Crear casas de atención es importante, pero insuficiente cuando el sistema judicial sigue fallando, cuando feminicidios permanecen impunes y cuando la violencia institucional reproduce los mismos esquemas patriarcales que dice combatir. Las Casas "Carmen Serdán" no detendrán a un agresor, no acelerarán carpetas de investigación abandonadas, no devolverán la vida a las mujeres asesinadas.
Activismo desde las aulas no simulación desde el poder
La participación ciudadana fue lo verdaderamente destacable del 25N en Puebla. En Francisco Z. Mena, instituciones educativas como el Bachillerato Oficial "Reyes García Olivares", la Escuela Secundaria General "Aureliana Olivares", la Telesecundaria "Narciso Mendoza" y el Jardín de Niños "Balbino Cabrera Téllez" salieron a las calles. Niñas y niños del DIF Municipal, estudiantes del Instituto Tecnológico Superior de la Sierra Norte de Puebla, grupos comunitarios y hasta la Parroquia "San Isidro Labrador" alzaron la voz.
Mientras tanto, en el Congreso del Estado, los diputados se fotografiaban reafirmando "su compromiso". El diputado Pavel Gaspar Ramírez presumió el "trabajo legislativo en favor de las poblanas" sin mencionar cuántas iniciativas realmente han cambiado la vida de las mujeres. Las diputadas Celia Bonaga Ruíz y Gabriela Chumacero acompañaron a Pimentel en el anuncio de actividades para los "próximos días" del Día Naranja, como si la violencia machista respetara calendarios.

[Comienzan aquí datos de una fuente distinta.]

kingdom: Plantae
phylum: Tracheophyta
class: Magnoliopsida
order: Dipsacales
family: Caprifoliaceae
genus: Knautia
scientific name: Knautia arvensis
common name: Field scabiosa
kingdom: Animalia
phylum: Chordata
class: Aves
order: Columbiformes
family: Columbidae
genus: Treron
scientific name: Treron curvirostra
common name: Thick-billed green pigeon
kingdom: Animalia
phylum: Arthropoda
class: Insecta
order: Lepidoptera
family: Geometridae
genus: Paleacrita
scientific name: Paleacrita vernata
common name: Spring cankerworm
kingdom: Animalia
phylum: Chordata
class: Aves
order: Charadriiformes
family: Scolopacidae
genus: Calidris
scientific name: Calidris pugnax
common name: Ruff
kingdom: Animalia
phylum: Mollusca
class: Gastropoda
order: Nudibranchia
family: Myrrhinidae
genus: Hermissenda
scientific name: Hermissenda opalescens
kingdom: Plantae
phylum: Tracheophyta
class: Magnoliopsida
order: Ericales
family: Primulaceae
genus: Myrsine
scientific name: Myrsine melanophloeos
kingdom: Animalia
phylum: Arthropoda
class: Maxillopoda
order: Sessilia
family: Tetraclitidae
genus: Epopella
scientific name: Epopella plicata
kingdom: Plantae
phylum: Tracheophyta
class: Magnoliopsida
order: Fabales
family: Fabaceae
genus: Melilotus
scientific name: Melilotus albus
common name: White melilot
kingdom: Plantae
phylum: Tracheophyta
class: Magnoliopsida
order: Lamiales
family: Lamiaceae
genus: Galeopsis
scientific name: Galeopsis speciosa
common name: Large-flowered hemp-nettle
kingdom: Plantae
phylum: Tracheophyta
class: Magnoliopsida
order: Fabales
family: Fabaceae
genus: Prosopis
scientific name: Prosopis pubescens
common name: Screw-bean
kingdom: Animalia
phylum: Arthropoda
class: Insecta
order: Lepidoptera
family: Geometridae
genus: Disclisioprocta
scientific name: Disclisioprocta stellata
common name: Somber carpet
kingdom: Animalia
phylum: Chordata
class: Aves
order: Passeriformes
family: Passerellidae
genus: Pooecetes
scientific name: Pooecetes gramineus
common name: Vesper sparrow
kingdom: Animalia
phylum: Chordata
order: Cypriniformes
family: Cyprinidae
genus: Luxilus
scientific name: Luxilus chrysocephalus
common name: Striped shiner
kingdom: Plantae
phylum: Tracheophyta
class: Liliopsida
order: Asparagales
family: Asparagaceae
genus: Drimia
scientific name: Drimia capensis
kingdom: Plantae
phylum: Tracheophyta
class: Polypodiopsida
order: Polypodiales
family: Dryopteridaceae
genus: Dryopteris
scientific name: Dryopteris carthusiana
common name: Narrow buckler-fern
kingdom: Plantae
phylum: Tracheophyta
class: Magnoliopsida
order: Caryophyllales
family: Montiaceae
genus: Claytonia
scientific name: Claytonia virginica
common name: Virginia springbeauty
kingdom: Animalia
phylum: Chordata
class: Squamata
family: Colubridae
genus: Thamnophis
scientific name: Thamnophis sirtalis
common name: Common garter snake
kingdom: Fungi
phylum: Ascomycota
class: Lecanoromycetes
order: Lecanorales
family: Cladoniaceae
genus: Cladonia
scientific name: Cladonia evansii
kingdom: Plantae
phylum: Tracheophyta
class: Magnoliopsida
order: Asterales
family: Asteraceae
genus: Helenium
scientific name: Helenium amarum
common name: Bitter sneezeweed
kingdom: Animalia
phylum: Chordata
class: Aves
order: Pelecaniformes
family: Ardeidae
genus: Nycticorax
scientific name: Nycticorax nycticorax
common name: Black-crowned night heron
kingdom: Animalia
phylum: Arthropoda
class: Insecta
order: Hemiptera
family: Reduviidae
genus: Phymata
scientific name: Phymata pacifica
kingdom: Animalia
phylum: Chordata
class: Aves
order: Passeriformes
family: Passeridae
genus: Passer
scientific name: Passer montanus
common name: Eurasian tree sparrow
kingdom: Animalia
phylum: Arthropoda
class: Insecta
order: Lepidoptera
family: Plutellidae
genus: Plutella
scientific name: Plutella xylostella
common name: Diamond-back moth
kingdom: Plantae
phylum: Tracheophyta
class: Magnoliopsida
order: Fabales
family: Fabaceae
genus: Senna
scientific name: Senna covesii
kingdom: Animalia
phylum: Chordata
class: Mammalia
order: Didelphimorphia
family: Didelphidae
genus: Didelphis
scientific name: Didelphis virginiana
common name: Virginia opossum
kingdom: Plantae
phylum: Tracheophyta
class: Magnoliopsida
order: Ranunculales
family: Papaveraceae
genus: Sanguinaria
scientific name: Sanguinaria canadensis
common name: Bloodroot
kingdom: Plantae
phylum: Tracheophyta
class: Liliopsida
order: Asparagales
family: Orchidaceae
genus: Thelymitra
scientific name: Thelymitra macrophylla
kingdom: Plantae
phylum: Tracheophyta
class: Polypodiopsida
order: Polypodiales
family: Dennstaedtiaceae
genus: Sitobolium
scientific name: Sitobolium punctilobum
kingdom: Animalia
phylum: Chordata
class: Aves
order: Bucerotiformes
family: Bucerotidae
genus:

El contraste es brutal: abajo, comunidades enteras movilizándose; arriba, políticos convirtiendo una tragedia en oportunidad de foto. Puebla no necesita más días naranjas, necesita presupuestos reales para protección, justicia expedita para víctimas y valentía política para señalar y castigar a los agresores. Las marchas seguirán mientras el Estado solo ofrezca discursos. Y las mujeres seguirán muriendo mientras los funcionarios sigan ajenos a su propia responsabilidad.